*** Extracted entries ***

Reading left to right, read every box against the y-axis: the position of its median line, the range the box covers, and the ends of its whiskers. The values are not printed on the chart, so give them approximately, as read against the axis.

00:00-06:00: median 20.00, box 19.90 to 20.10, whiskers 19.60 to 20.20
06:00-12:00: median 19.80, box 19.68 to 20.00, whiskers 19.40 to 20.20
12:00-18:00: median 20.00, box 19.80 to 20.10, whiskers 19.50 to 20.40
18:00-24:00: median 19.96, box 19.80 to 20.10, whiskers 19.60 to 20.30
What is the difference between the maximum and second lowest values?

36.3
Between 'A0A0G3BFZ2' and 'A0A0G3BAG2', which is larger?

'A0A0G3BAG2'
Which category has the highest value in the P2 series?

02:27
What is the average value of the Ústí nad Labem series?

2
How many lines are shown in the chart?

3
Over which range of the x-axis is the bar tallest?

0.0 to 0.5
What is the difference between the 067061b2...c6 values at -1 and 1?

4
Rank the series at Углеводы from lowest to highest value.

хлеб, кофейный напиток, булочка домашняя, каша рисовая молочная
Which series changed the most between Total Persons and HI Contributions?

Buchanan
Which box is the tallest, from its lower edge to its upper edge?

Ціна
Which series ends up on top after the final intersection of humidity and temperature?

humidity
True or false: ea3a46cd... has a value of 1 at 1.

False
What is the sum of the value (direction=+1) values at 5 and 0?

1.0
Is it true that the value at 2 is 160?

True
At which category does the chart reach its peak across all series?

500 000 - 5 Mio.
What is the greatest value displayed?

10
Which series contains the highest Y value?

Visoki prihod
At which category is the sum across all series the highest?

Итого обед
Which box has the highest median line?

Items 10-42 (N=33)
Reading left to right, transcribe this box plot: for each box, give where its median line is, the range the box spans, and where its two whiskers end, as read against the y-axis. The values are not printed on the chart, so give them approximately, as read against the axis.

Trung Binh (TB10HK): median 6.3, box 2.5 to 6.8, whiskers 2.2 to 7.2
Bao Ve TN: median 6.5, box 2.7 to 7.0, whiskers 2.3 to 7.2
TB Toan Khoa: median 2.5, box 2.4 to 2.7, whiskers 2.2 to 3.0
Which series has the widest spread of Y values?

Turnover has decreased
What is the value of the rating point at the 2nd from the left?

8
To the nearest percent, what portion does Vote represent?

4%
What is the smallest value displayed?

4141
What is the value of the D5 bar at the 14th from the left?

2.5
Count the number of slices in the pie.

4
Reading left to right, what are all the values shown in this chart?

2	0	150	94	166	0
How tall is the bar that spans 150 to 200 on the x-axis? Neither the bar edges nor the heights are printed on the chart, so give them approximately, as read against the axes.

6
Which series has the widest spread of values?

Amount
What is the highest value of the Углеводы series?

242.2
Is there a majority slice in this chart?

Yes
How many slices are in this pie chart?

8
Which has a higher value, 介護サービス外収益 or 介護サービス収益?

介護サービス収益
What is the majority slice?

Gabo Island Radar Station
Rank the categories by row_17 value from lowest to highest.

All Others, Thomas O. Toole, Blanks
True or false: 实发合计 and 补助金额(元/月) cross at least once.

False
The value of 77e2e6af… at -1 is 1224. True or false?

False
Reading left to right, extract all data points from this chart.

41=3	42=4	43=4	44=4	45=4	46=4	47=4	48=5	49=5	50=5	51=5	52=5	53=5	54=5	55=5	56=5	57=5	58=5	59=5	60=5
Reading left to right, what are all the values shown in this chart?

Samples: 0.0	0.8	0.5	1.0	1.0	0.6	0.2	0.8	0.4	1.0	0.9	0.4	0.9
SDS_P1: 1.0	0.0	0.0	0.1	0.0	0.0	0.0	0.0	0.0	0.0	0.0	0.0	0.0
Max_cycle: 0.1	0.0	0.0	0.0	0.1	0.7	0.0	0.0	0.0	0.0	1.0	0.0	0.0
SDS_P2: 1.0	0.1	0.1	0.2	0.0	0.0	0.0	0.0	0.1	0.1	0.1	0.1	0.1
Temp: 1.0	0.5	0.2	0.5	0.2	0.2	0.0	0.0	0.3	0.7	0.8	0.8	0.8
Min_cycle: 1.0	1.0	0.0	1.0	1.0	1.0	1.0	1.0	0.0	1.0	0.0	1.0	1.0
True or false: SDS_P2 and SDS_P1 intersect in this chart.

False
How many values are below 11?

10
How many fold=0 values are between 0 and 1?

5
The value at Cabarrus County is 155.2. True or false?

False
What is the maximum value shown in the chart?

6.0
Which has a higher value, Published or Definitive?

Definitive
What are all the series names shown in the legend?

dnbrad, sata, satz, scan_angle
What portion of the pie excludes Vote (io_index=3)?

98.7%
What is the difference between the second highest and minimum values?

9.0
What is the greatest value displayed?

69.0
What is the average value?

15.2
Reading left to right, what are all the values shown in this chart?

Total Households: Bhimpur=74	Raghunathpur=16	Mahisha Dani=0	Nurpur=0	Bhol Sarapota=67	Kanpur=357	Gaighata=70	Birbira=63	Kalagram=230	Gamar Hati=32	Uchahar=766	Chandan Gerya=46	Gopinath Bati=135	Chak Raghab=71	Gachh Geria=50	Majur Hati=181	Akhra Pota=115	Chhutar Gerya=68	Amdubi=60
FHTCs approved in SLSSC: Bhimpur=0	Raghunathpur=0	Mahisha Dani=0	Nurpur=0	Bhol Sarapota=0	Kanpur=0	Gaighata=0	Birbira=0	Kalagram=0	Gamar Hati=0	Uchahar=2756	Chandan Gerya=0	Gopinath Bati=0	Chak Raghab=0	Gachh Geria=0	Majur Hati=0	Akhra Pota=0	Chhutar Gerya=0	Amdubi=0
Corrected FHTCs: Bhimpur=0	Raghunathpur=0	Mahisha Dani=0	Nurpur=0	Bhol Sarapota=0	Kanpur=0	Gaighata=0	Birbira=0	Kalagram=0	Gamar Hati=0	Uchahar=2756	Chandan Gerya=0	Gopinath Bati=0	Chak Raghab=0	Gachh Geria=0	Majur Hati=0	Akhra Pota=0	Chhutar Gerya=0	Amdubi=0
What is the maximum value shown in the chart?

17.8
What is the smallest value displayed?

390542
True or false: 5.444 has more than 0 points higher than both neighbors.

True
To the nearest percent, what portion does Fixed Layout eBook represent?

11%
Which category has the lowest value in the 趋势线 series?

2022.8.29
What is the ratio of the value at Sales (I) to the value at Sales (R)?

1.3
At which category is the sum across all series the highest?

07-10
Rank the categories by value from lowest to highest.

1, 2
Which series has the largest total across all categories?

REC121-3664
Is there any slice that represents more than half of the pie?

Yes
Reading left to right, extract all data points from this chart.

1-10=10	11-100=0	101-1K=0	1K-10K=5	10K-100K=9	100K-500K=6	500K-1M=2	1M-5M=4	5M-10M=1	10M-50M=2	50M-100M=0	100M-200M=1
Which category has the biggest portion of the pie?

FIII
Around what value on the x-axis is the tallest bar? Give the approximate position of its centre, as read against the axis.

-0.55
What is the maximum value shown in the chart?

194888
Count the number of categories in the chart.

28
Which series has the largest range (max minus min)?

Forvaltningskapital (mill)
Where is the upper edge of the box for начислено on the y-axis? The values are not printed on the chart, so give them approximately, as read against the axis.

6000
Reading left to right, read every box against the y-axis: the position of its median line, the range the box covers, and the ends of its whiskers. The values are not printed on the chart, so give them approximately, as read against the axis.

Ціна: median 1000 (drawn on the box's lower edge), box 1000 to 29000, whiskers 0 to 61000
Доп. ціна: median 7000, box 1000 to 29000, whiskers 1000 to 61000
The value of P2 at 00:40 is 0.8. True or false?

*** End of Extracted entries ***

From the start of the records up to and including the line containing "Which box is", replace "chart" with "graph" and reproduce those lines with nothing else altered.

--- Solution to this problem ---
Reading left to right, read every box against the y-axis: the position of its median line, the range the box covers, and the ends of its whiskers. The values are not printed on the graph, so give them approximately, as read against the axis.

00:00-06:00: median 20.00, box 19.90 to 20.10, whiskers 19.60 to 20.20
06:00-12:00: median 19.80, box 19.68 to 20.00, whiskers 19.40 to 20.20
12:00-18:00: median 20.00, box 19.80 to 20.10, whiskers 19.50 to 20.40
18:00-24:00: median 19.96, box 19.80 to 20.10, whiskers 19.60 to 20.30
What is the difference between the maximum and second lowest values?

36.3
Between 'A0A0G3BFZ2' and 'A0A0G3BAG2', which is larger?

'A0A0G3BAG2'
Which category has the highest value in the P2 series?

02:27
What is the average value of the Ústí nad Labem series?

2
How many lines are shown in the graph?

3
Over which range of the x-axis is the bar tallest?

0.0 to 0.5
What is the difference between the 067061b2...c6 values at -1 and 1?

4
Rank the series at Углеводы from lowest to highest value.

хлеб, кофейный напиток, булочка домашняя, каша рисовая молочная
Which series changed the most between Total Persons and HI Contributions?

Buchanan
Which box is the tallest, from its lower edge to its upper edge?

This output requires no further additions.